§ Selected extract
------

Chapter 02 — Pandas

Pandas Mastery

From raw CSV to clean, ML-ready data. Learn Series, DataFrames, cleaning, transforming, grouping, and encoding — all the tools a data scientist uses daily.

DataFrame Series groupby EDA get_dummies datetime
04 Series 05 CSV/Excel 06 Selection 07 Missing 08 groupby 09 apply 10 EDA 11 Strings 12 DateTime 13 ML Prep
04

Pandas Series & DataFrame

Pandas has two main data structures. A Series is a 1D labeled array (like a single column). A DataFrame is a 2D table with labeled rows and columns — the most important object in data science.

Series
series.py 
import pandas as pd

# Create Series from list
s = pd.Series([10, 20, 30, 40], index=['a','b','c','d'])

# Attributes
print(s.values)   # [10 20 30 40]
print(s.index)   # Index(['a','b','c','d'])
print(s.dtype)   # int64
print(s.name)    # None

# Access elements
print(s['b'])    # 20
print(s[0])     # 10

# Arithmetic (broadcasts like NumPy)

------

§ Exercise
Extend the Pandas tutorial, picking up directly after its final line. The listing that comes next is unrelated to the Pandas tutorial.

§ Data block
------

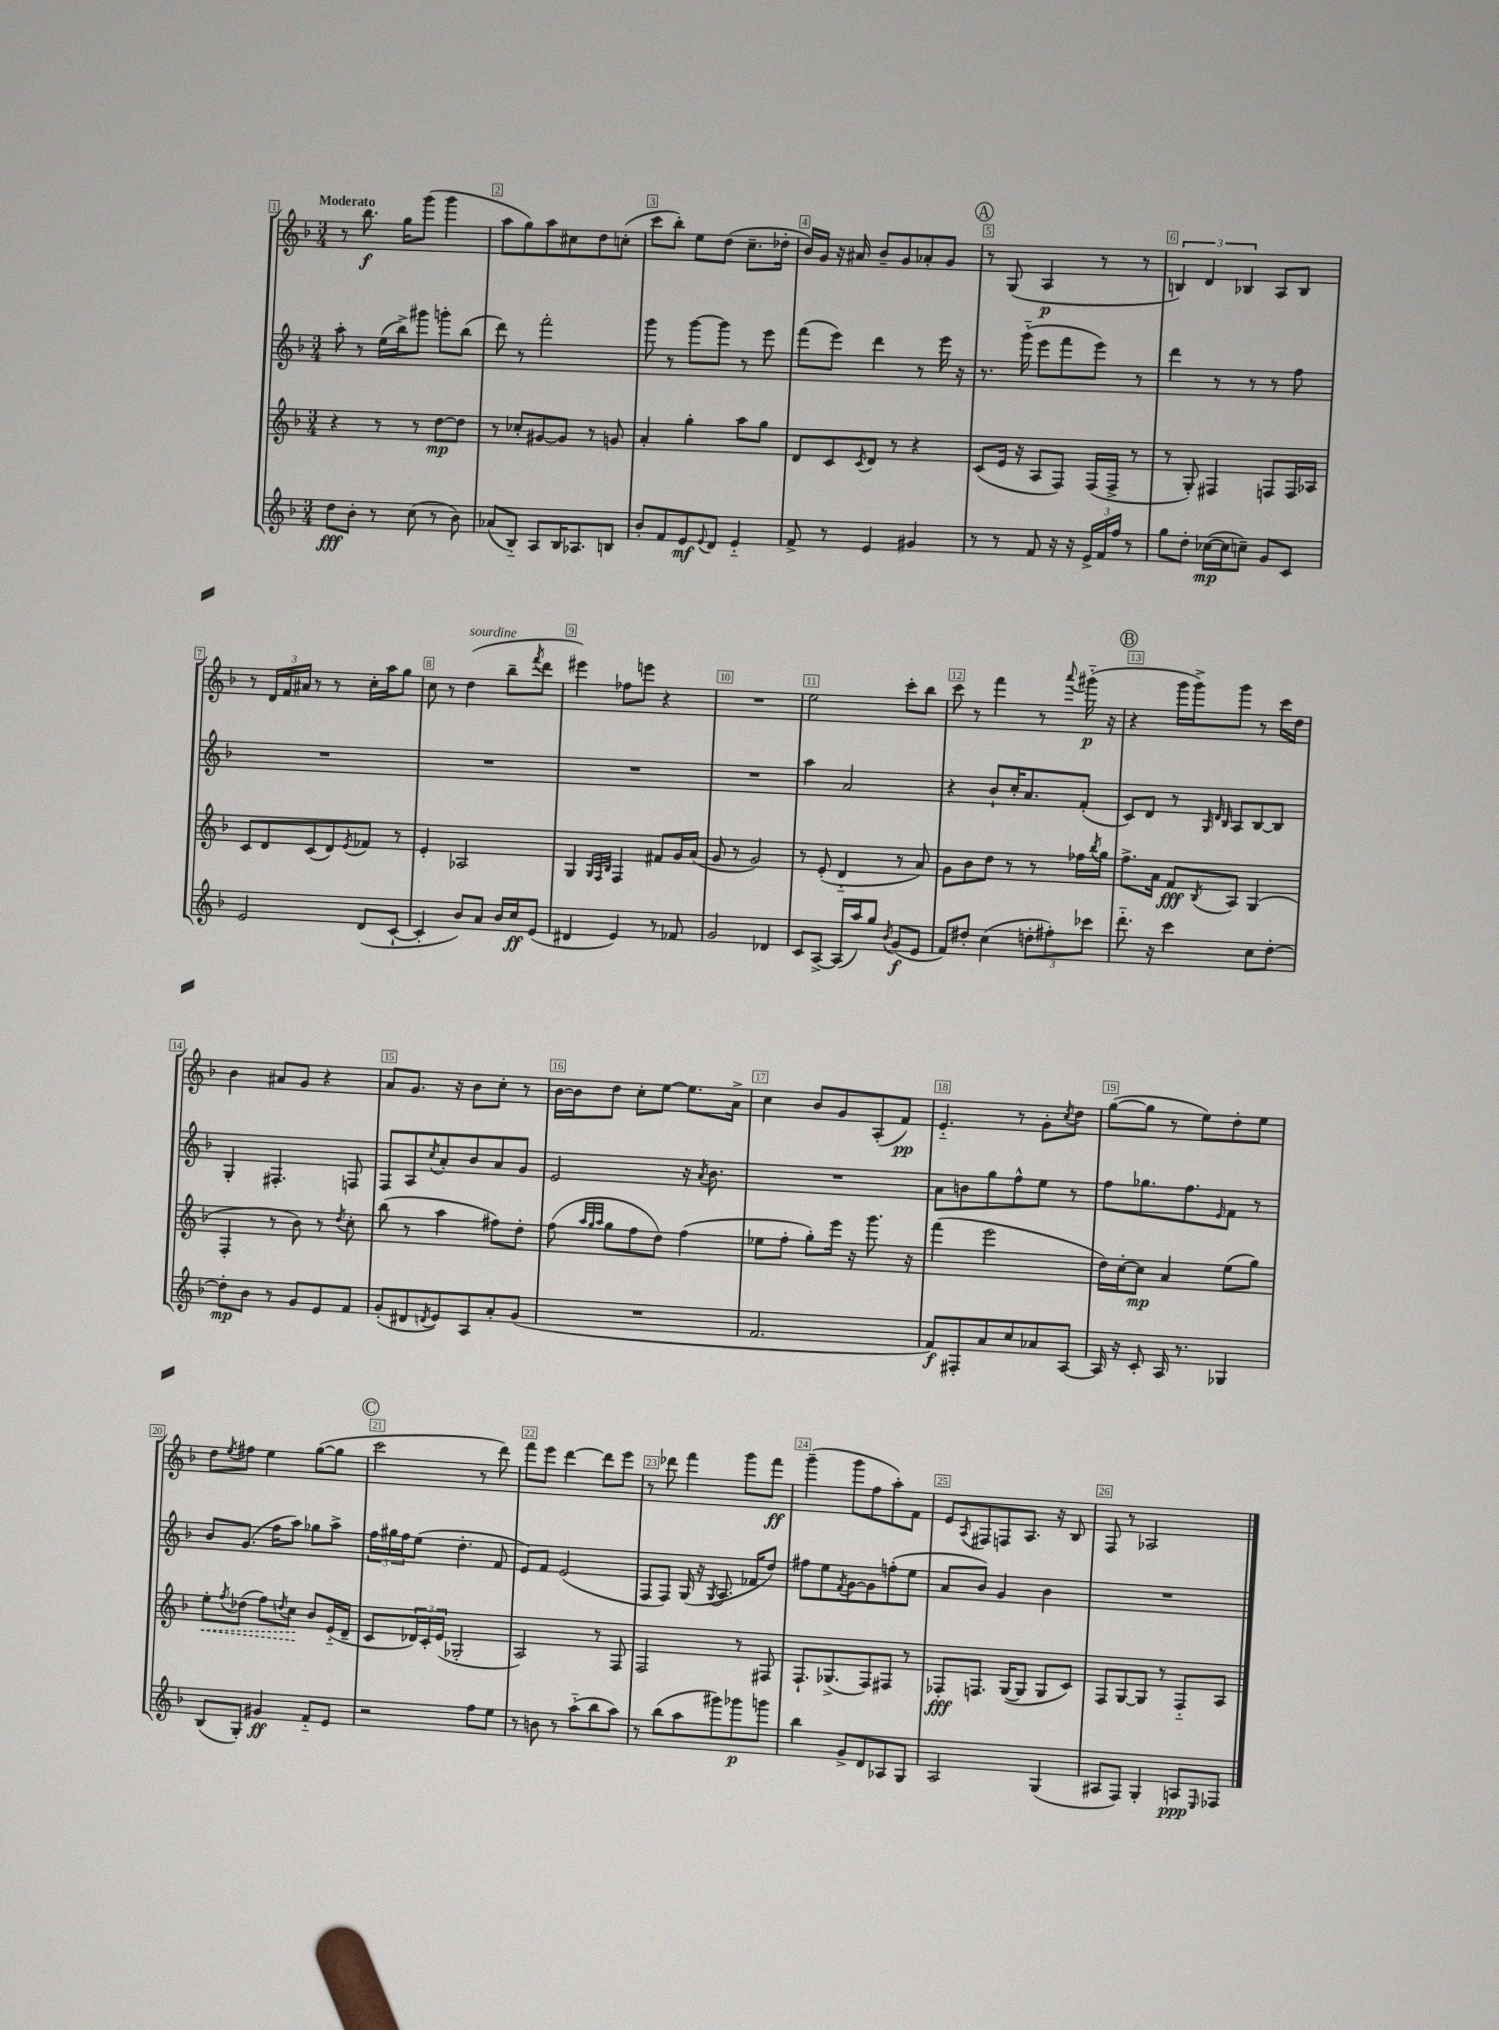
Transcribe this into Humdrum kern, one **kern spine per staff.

------

§ Task answer
print(s * 2)     # a:20 b:40 c:60 d:80
print(s > 15)   # a:False b:True c:True d:True
Output
a 10 b 20 c 30 d 40 dtype: int64
DataFrame
dataframe.py 
import pandas as pd

# Create from dictionary
df = pd.DataFrame({
    'name'  : ['Alice', 'Bob', 'Charlie'],
    'age'   : [25, 30, 22],
    'score' : [88.5, 92.0, 75.0]
})

# Inspect
print(df.shape)      # (3, 3)
print(df.columns)    # Index(['name','age','score'])
print(df.dtypes)     # name:object age:int64 score:float64
df.info()            # summary of shape, dtypes, nulls
df.describe()        # stats: count, mean, std, min, max

# Add / rename / drop columns
df['grade'] = df['score'] >= 85          # add column
df = df.rename(columns={'age': 'Age'})   # rename
df = df.drop('grade', axis=1)            # drop column

# Sorting
df.sort_values('score', ascending=False)
df['name'].value_counts()               # frequency of each name
Output
name age score 0 Alice 25 88.5 1 Bob 30 92.0 2 Charlie 22 75.0 shape: (3, 3)
05

CSV & Excel Read / Write

Reading and writing files is the very first step of every real-world data project. Pandas supports CSV, Excel, JSON, SQL and more.

read_write.py 
import pandas as pd

# ── READ CSV ──
df = pd.read_csv('data.csv')

# Common parameters
df = pd.read_csv(
    'data.csv',
    sep=',',           # delimiter (use '\t' for TSV)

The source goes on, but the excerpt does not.